(Records provided Opens)

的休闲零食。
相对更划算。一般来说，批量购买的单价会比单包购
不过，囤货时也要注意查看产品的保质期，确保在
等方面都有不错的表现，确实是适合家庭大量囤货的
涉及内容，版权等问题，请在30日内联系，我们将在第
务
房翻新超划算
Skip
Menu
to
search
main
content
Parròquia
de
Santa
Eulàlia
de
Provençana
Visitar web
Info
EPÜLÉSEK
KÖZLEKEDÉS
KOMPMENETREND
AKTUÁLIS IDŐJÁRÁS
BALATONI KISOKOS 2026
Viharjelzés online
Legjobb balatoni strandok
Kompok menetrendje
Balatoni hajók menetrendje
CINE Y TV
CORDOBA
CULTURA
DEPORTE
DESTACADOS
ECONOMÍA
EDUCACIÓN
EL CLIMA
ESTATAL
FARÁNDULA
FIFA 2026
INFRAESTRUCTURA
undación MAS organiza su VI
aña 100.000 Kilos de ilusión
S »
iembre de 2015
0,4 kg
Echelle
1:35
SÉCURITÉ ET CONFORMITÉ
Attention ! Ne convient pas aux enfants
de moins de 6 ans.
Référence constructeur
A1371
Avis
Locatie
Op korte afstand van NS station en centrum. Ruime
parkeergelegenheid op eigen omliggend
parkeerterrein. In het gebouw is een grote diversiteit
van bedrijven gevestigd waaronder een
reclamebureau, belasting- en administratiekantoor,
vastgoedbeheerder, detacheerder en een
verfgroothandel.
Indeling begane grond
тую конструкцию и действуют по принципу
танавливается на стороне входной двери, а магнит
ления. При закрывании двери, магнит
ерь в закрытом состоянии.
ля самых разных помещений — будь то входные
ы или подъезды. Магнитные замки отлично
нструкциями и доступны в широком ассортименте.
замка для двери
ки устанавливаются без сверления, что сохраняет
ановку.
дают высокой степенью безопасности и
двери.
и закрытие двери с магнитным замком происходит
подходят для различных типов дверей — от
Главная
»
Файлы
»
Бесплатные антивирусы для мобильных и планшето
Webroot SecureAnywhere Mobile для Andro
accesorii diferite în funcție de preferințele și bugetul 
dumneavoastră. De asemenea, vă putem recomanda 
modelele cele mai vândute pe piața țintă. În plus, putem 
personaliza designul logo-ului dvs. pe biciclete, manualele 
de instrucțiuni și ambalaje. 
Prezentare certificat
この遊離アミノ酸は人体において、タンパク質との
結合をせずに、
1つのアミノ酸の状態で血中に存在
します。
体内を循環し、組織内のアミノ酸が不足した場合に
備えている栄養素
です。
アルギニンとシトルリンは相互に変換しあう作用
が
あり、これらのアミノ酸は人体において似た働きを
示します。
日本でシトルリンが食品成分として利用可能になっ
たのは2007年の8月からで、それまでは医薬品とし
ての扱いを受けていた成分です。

(Records provided Closes)

● Exercise goal
Print out every record again, exactly and in full.

● Written reply
的休闲零食。
相对更划算。一般来说，批量购买的单价会比单包购
不过，囤货时也要注意查看产品的保质期，确保在
等方面都有不错的表现，确实是适合家庭大量囤货的
涉及内容，版权等问题，请在30日内联系，我们将在第
务
房翻新超划算
Skip
Menu
to
search
main
content
Parròquia
de
Santa
Eulàlia
de
Provençana
Visitar web
Info
EPÜLÉSEK
KÖZLEKEDÉS
KOMPMENETREND
AKTUÁLIS IDŐJÁRÁS
BALATONI KISOKOS 2026
Viharjelzés online
Legjobb balatoni strandok
Kompok menetrendje
Balatoni hajók menetrendje
CINE Y TV
CORDOBA
CULTURA
DEPORTE
DESTACADOS
ECONOMÍA
EDUCACIÓN
EL CLIMA
ESTATAL
FARÁNDULA
FIFA 2026
INFRAESTRUCTURA
undación MAS organiza su VI
aña 100.000 Kilos de ilusión
S »
iembre de 2015
0,4 kg
Echelle
1:35
SÉCURITÉ ET CONFORMITÉ
Attention ! Ne convient pas aux enfants
de moins de 6 ans.
Référence constructeur
A1371
Avis
Locatie
Op korte afstand van NS station en centrum. Ruime
parkeergelegenheid op eigen omliggend
parkeerterrein. In het gebouw is een grote diversiteit
van bedrijven gevestigd waaronder een
reclamebureau, belasting- en administratiekantoor,
vastgoedbeheerder, detacheerder en een
verfgroothandel.
Indeling begane grond
тую конструкцию и действуют по принципу
танавливается на стороне входной двери, а магнит
ления. При закрывании двери, магнит
ерь в закрытом состоянии.
ля самых разных помещений — будь то входные
ы или подъезды. Магнитные замки отлично
нструкциями и доступны в широком ассортименте.
замка для двери
ки устанавливаются без сверления, что сохраняет
ановку.
дают высокой степенью безопасности и
двери.
и закрытие двери с магнитным замком происходит
подходят для различных типов дверей — от
Главная
»
Файлы
»
Бесплатные антивирусы для мобильных и планшето
Webroot SecureAnywhere Mobile для Andro
accesorii diferite în funcție de preferințele și bugetul 
dumneavoastră. De asemenea, vă putem recomanda 
modelele cele mai vândute pe piața țintă. În plus, putem 
personaliza designul logo-ului dvs. pe biciclete, manualele 
de instrucțiuni și ambalaje. 
Prezentare certificat
この遊離アミノ酸は人体において、タンパク質との
結合をせずに、
1つのアミノ酸の状態で血中に存在
します。
体内を循環し、組織内のアミノ酸が不足した場合に
備えている栄養素
です。
アルギニンとシトルリンは相互に変換しあう作用
が
あり、これらのアミノ酸は人体において似た働きを
示します。
日本でシトルリンが食品成分として利用可能になっ
たのは2007年の8月からで、それまでは医薬品とし
ての扱いを受けていた成分です。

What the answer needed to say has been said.